Each of these propositions is a dangerous half-truth. The
supplementary truths must never be lost sight of: first, slavery and
race-prejudice are potent if not sufficient causes of the Negro's
position; second, industrial and common-school training were
necessarily slow in planting because they had to await the black
teachers trained by higher institutions,--it being extremely
doubtful if any essentially different development was possible, and
a certainly Tuskegee was unthinkable before 1880; and third, while
it is a great truth to say that the Negro must strive and strive
mightily to help himself, it is equally true that unless his
striving be not simply seconded, but rather aroused and encouraged,
by the initiative of the richer and wiser environing group, he
cannot hope for great success.
In his failure to realize and impress this last point, Mr.
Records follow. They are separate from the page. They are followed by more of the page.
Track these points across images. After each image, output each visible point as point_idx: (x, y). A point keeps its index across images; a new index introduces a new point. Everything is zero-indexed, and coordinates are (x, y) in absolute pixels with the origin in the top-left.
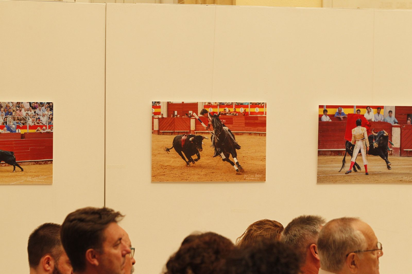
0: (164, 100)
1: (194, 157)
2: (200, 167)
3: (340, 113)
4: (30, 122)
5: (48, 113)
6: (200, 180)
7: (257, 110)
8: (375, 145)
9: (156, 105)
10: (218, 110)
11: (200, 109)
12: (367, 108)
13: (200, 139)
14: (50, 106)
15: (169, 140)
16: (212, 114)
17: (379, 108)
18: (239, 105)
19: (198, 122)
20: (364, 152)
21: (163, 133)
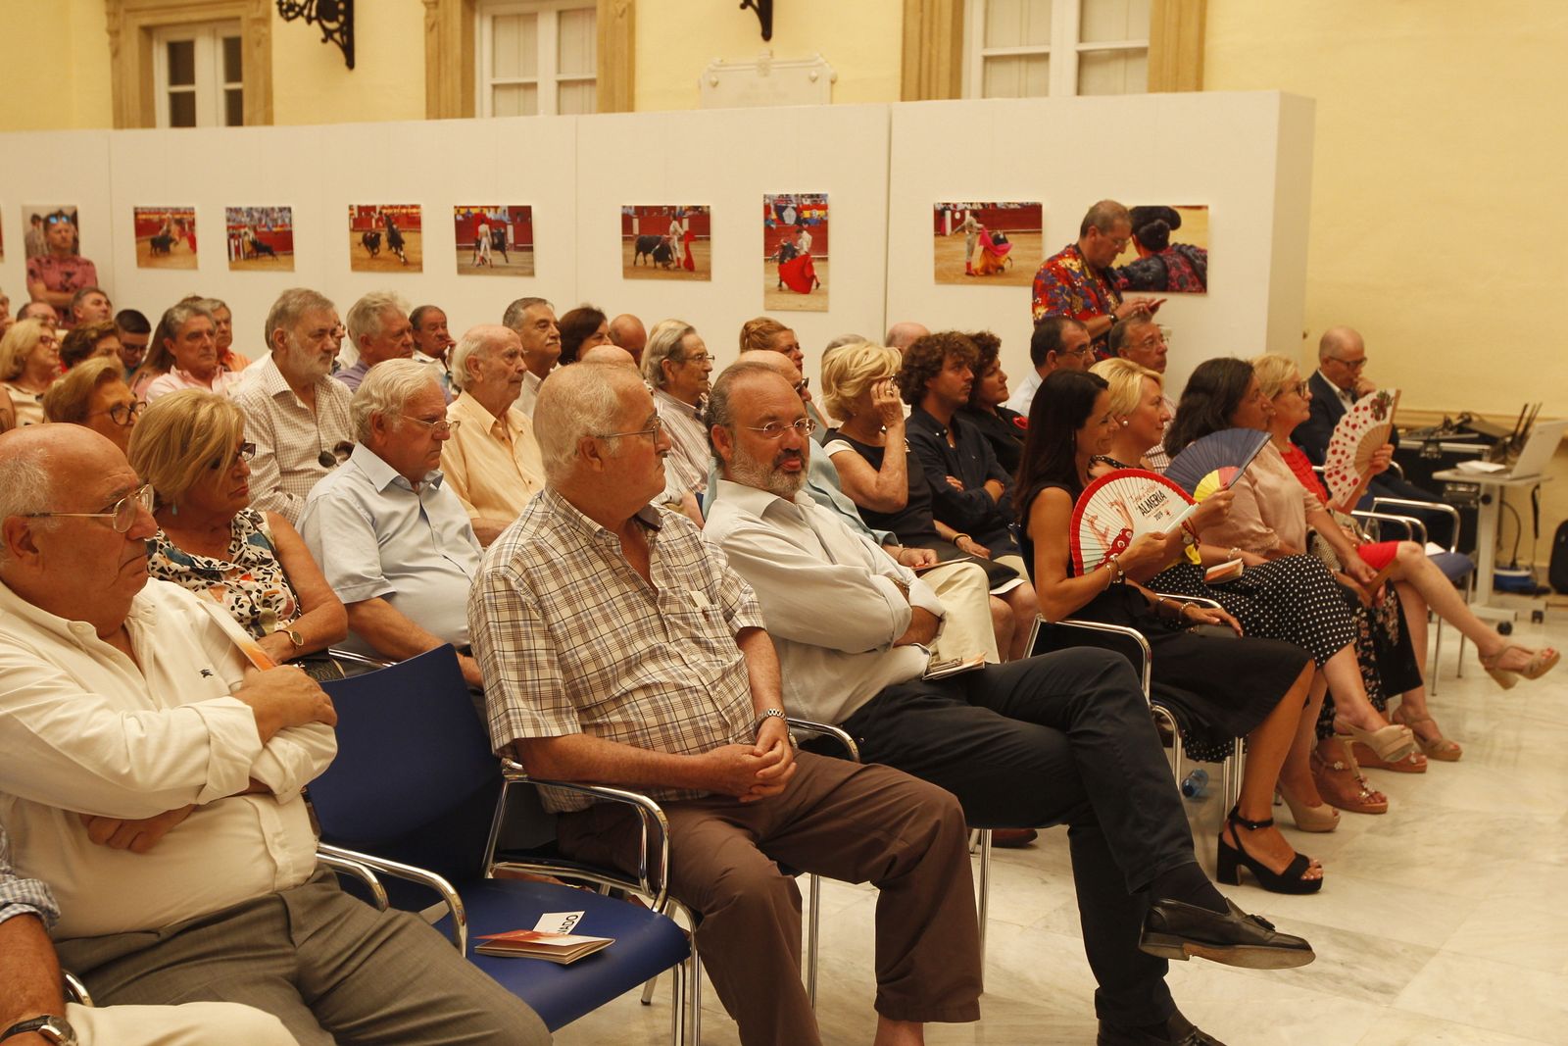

Washington is especially to be criticized. His doctrine has tended
to make the whites, North and South, shift the burden of the Negro
problem to the Negro's shoulder and stand aside as critical and
rather pessimistic spectators; when in fact the burden belongs to
the nation, and the hands of none of us are clean if we bend not our
energies to righting these great wrongs. . . .
The black men of America have a duty to perform, a duty stern and
delicate,--a forward movement to oppose a part of the work of their
greatest leader. So far as Mr. Washington preaches Thrift, Patience,
and Industrial Training for the masses, we must hold up his hands
and strive with him, rejoicing in his honors and glorying in the
strength of this Joshua called of God and of man to lead the
headless host. But so far as Mr. Washington apologizes for
injustice, North or South, does not rightly value the privilege and
duty of voting, belittles the emasculating effects of caste,
distinctions, and opposes the higher training and ambition of our
brighter minds, --so far as he, the South, or the Nation, does
this,--we must unceasingly and firmly oppose them. By every
civilized and peaceful method we must strive for the rights which
the world accords to men, clinging unwaveringly to those great words
which the sons of our Fathers would fain forget: "We hold these
truths to be self-evident: That all men are created equal; that they
are endowed by their Creator with certain unalienable rights; that
among these are life, liberty, and the pursuit of happiness."